### Aim:
Print every line of the items below word for word, but leave the pictures out.

---------- Records shown

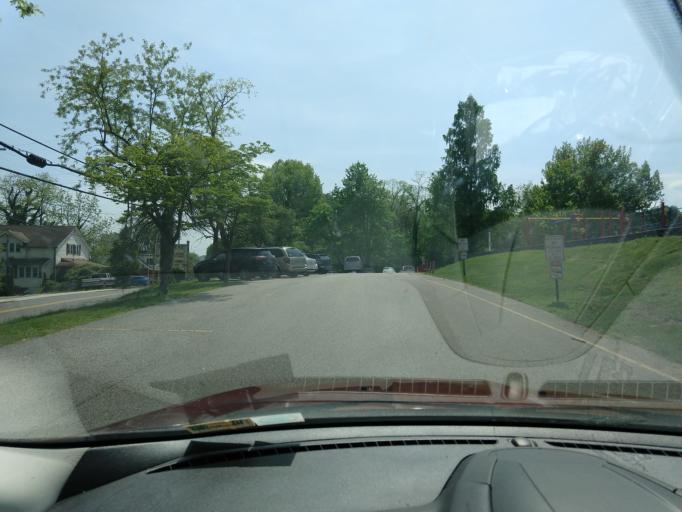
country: US
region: West Virginia
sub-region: Kanawha County
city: Saint Albans
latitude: 38.3834
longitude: -81.8313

--------------------

### Result:
country: US
region: West Virginia
sub-region: Kanawha County
city: Saint Albans
latitude: 38.3834
longitude: -81.8313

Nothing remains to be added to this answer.